A spring may often be the source of a water supply. When higher than the point of use pipes placed below the frost line may be laid so the water will flow by gravity. Though the system usually works well, trouble is sometimes met by the gradual reduction and finally stoppage of the flow. Generally this is because air has collected, little by little from bubbles in the water and lodged in some irregularity of the pipe. The less the grade, the smaller the pipe and the slower the flow the greater the likelihood of such trouble because the bubbles will not be carried down by the current but gradually work back to a high spot.
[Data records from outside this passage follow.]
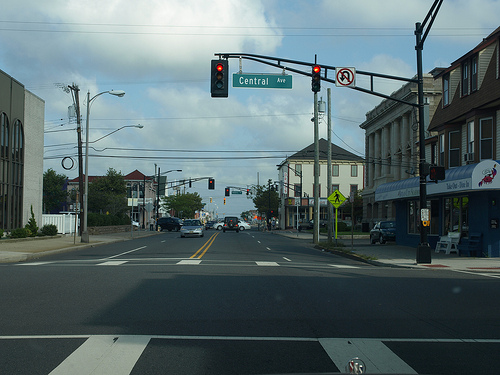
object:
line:
[0, 334, 500, 343]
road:
[1, 215, 499, 374]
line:
[107, 245, 149, 259]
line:
[282, 256, 292, 262]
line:
[197, 232, 220, 259]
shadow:
[76, 269, 499, 373]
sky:
[1, 0, 500, 219]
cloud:
[316, 0, 497, 39]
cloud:
[0, 0, 290, 88]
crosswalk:
[8, 258, 387, 271]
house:
[275, 136, 369, 231]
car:
[179, 219, 205, 239]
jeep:
[222, 216, 240, 233]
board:
[232, 72, 293, 89]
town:
[0, 0, 500, 375]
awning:
[374, 158, 500, 202]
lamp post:
[80, 92, 90, 243]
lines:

To avoid difficulty the pipe should not be smaller than 1″. Standpipes may be tapped in at high spots to allow the air to escape. The entrance to the pipe should be 6″ or more above the bottom of the spring well and be protected by a screen to prevent anything but water getting in. The pipe itself should be laid as straight as possible, with neither dips, rises, nor avoidable angles. All joints should be well leaded and screwed tight so as to cover all the threaded parts.

That this kind of system works well where conditions are favorable I can fully attest because one place owned by a cousin and another rented by my father when I was a boy were supplied by springs considerably higher than the house. The water was conveyed in “pump-logs” and in the latter case the pressure was great enough to throw a stream over the house. It had its source more than half a mile distant.

The pressure or pneumatic water system is doubtless most popular of all used in farm homes because it is efficient, simple to install, easy to operate, reasonable in cost and adaptable to a wide range of conditions. The one I installed on my farm to supply both house and barn (150 feet away) was pumped by hand until an electric company supplied current. (Fig. 10.)

pneumatic pressure water tank

Fig. 10. Erect pneumatic pressure water tank.

As water is pumped into one of these closed tanks the air is condensed to a fraction of its original volume, so its pressure is increased. When thus half filled with water the pressure is about 14 pounds to the square inch above the pressure of the open air and will so be indicated on the pressure gauge attached to the tank. When the tank is two-thirds its capacity full the gauge pressure will read about 28 pounds and at three-fourths capacity about 42 pounds, the usual maximum pressure for ordinary service.

Where conditions are favorable the hydraulic ram pump* or the hydraulic “engine” is usually the most satisfactory and least costly apparatus to install and operate for pumping water. (Fig. 11) The machine is a device by which the momentum of a column of water flowing in a pipe forces a small part of itself to a higher level than its source. It may be used wherever water in sufficient volume can be piped from its source to a lower level of several feet. Some styles are built to use impure water for operation but pure water for delivery. [*Much of what follows is condensed from the Kentucky Experiment Station Bulletins.]

Water flows through the drive pipe to the ram pump and out through an impetus valve. It gains velocity until its momentum closes the valve, whose sudden closing forces the moving column of water to open a valve in the bottom of an air chamber, drive water in and compress the air until the water column has spent its energy. Then the air-chamber valve closes and the compressed air forces water through the delivery pipe to the reservoir. When the air-chamber valve closes the water column in the drive pipe rebounds slightly, removes pressure from the impetus valve which then opens and re-starts the cycle. This repetition continues as long as the drive pipe is full of water. In order to work the following conditions must be met:

The fall from the supply to the hydraulic ram pump must be at least 2′ and the minimum flow 1 gallon a minute; but the fall necessary depends on the volume of water needed and the height it is to be pumped.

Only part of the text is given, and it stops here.